Second is the Cabinet. I think we made a terrible mistake to think that a cabinet made up of non elected persons, persons completely disconnected from the political processes, is our salvation. It is actually our Waterloo when it comes to the fight against corruption and political tyranny.

Those men and women sitting in the Jubilee Cabinet are absolutely impotent when faced by the President and his Deputy on important issues. They owe their positions entirely to the two politicians. They dare not open their mouths if they think that they may be regarded as sympathetic to the opposition, which means to the people of Kenya on this Anglo Leasing issue. They are in fact much more beholden to their boss than any of the previous Cabinets during the darkest years of the former regimes. So, how can they professionally advise the President like our Pending Bills Committee did in the NARC regime?

Third is the National Assembly. I am not surprised. Ever since Mutava Musyimi took off the collar and entered Bunge he has surprised me how fast he has forgotten what Prophet Amos, the shepherd of Takoa, said many years ago. How can he possibly sell the need for a pair of sandals in his budget committee? Has his committee read reports from PriceWaterhouseCoopers on the Anglo Leasing contracts? Has he bothered to call David Mwiraria to find out why he cancelled payments to the contracts?

Has he tried to go beyond the presentations before him by Rotich and Muturi and ask for the court proceedings where we are supposed to have lost the case? Why are Mutava and his ilk dealing merely with appearances and not looking for the reality behind these appearances?
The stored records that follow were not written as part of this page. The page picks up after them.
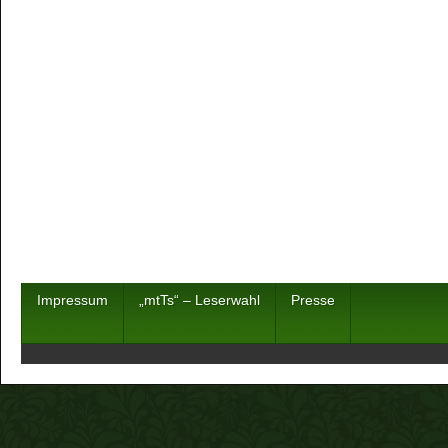
Impressum
„mtTs“ – Leserwahl
Presse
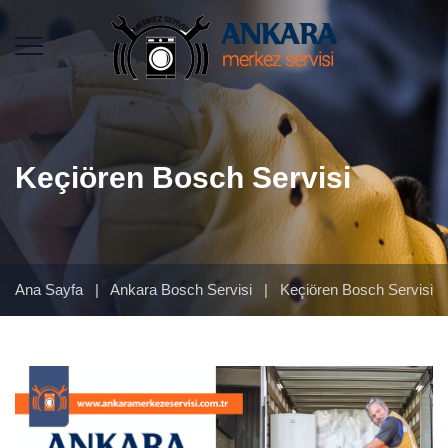
Keçiören Bosch Servisi
Ana Sayfa
|
Ankara Bosch Servisi
|
Keçiören Bosch Servisi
Don’t they remember the famous dictum from Karl Marx: “if appearances coincided with reality science would be superfluous”?

The superfluity of the Budget as well as the Finance And Trade Committees of Parliament are going to be clear if they become complicit in this manoeuvre to defraud Kenyans through lies, blackmail and legal somersaults by the inner circle. They will be held individually responsible for mortgaging generations of Kenyans to debts we never deserved and we never asked for.